**Data in this exercise**
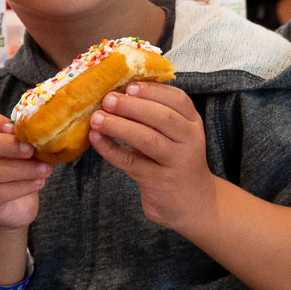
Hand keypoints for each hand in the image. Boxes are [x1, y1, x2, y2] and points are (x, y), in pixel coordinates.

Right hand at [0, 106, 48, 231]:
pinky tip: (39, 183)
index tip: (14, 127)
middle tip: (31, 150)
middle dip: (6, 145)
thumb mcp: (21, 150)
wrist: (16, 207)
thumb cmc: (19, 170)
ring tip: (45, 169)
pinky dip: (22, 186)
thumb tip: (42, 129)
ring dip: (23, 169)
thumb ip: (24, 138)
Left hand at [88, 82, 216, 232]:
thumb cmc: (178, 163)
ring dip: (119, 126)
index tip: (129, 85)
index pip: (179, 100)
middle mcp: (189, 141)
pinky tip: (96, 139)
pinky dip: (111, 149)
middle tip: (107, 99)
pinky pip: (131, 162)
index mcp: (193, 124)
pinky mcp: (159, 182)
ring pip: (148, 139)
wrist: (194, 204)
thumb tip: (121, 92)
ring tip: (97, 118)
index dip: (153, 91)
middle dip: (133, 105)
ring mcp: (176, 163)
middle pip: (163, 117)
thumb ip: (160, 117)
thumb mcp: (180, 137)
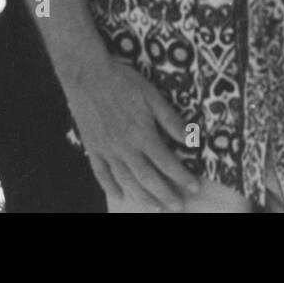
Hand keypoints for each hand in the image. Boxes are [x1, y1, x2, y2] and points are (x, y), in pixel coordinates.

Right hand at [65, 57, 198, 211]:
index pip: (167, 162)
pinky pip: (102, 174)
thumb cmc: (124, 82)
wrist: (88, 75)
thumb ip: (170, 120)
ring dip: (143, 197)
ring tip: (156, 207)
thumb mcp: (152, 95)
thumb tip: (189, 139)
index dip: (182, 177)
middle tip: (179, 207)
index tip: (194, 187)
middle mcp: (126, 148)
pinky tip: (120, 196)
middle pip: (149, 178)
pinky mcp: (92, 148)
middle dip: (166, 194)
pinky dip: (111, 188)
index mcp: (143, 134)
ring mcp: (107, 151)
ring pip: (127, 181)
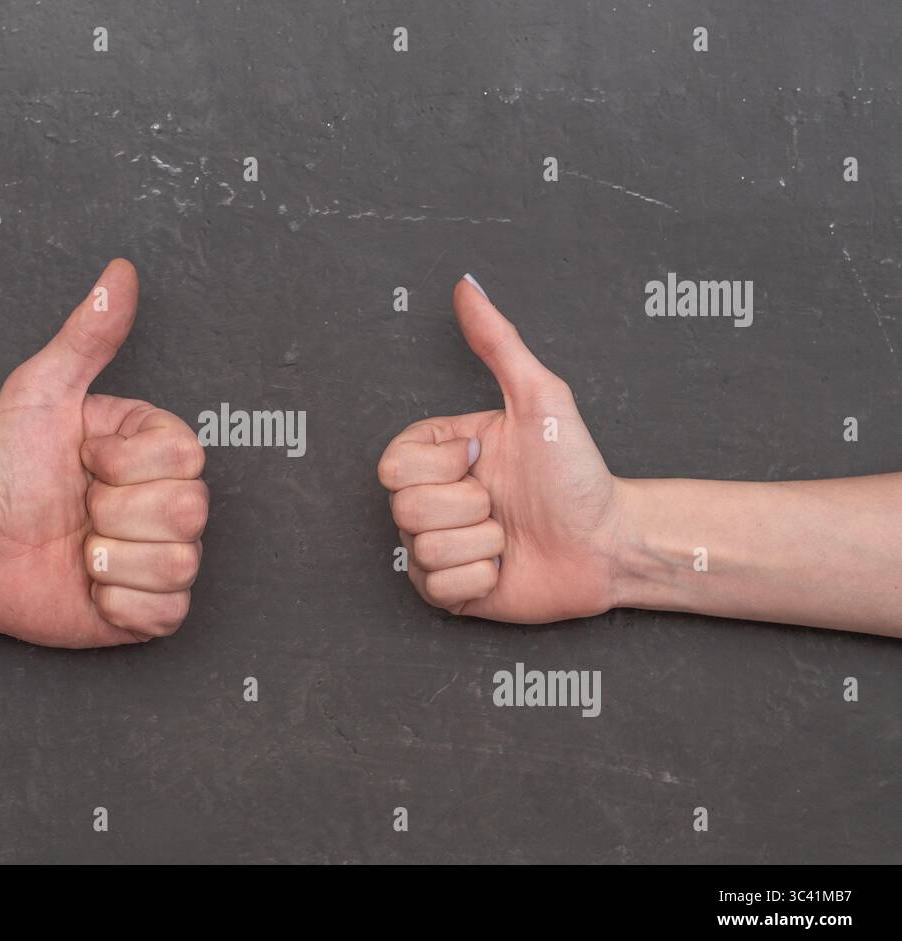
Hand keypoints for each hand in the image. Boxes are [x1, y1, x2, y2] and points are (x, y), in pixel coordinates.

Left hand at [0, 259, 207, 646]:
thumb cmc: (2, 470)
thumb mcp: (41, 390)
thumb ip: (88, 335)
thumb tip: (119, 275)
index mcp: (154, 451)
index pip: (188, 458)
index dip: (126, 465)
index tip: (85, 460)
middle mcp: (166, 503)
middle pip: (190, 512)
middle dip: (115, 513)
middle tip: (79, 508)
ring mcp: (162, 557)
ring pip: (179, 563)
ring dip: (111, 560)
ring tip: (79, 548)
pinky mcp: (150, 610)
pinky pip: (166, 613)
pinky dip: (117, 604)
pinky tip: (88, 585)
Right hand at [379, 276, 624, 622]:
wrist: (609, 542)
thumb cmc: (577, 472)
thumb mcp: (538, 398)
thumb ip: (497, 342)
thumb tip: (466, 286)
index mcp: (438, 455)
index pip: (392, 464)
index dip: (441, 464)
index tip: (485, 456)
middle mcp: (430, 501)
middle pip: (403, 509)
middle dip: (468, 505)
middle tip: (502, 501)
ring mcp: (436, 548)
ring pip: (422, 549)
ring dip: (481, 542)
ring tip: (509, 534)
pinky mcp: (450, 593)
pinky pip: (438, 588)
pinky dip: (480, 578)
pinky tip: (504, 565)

**The task**
Each entry above is to be given again exactly, and any image in it is to be dropped.

**Answer to this exercise**
Hand keypoints for each hand in the image. Boxes are [x1, y1, x2, y2] and points are (x, y), in pixel coordinates.

Right hand at [0, 106, 48, 231]:
pinky tip: (39, 183)
index tip: (14, 127)
middle tip: (31, 150)
middle dip: (6, 145)
thumb mcp: (21, 150)
wrist: (16, 207)
thumb cmc: (19, 170)
ring tip: (45, 169)
pinky dip: (22, 186)
thumb tip: (42, 129)
ring dip: (23, 169)
thumb ip: (24, 138)
Left hand at [88, 82, 216, 232]:
thumb cmc: (178, 163)
ring dip: (119, 126)
index tip: (129, 85)
index pip: (179, 100)
middle mcp: (189, 141)
pinky tip: (96, 139)
pinky dip: (111, 149)
middle tip: (107, 99)
pinky pip: (131, 162)
index mcp: (193, 124)
pinky mcp: (159, 182)
ring pip: (148, 139)
wrist: (194, 204)
thumb tip: (121, 92)
ring tip: (97, 118)
index dip: (153, 91)
middle dip: (133, 105)
ring mcp: (176, 163)
middle pip: (163, 117)
thumb ip: (160, 117)
thumb mcp: (180, 137)
Hand keypoints for each hand in the image. Boxes are [x1, y1, x2, y2] and points are (x, y), in pixel coordinates.

Right hand at [65, 57, 198, 211]:
index pip: (167, 162)
pinky pip: (102, 174)
thumb cmc: (124, 82)
wrist: (88, 75)
thumb ip: (170, 120)
ring dip: (143, 197)
ring tip: (156, 207)
thumb mcp: (152, 95)
thumb tip: (189, 139)
index dip: (182, 177)
middle tip: (179, 207)
index tip: (194, 187)
middle mcp: (126, 148)
pinky tip: (120, 196)
middle pip: (149, 178)
pinky mcp: (92, 148)
middle dip: (166, 194)
pinky dip: (111, 188)
index mcp: (143, 134)
ring mcp: (107, 151)
ring pip: (127, 181)
Hand keypoints for each hand in the image. Boxes are [x1, y1, x2, y2] and points are (x, y), in pixel coordinates.

Left hand at [0, 259, 207, 646]:
thumb cmc: (2, 470)
thumb mcp: (41, 390)
thumb ip: (88, 335)
thumb tip: (119, 275)
index mcp: (154, 451)
index pip: (188, 458)
index dip: (126, 465)
index tip: (85, 460)
middle mcp: (166, 503)
middle pip: (190, 512)
middle dip: (115, 513)
middle tip: (79, 508)
ring mcp: (162, 557)
ring pip: (179, 563)
ring dip: (111, 560)
ring tip: (79, 548)
pinky mcp: (150, 610)
pinky pip: (166, 613)
pinky dip: (117, 604)
pinky tip: (88, 585)
Right hand at [379, 276, 624, 622]:
wrist: (609, 542)
thumb cmc: (577, 472)
thumb mcp: (538, 398)
thumb ip: (497, 342)
thumb tip: (466, 286)
index mcp: (438, 455)
index pip: (392, 464)
index dip: (441, 464)
index tip: (485, 456)
middle mcp: (430, 501)
middle pip: (403, 509)
middle dip: (468, 505)
middle tip: (502, 501)
ring mcp: (436, 548)
ring pip: (422, 549)
ring dip: (481, 542)
ring tip: (509, 534)
pinky mcp: (450, 593)
pinky pip: (438, 588)
pinky dip: (480, 578)
pinky tip: (504, 565)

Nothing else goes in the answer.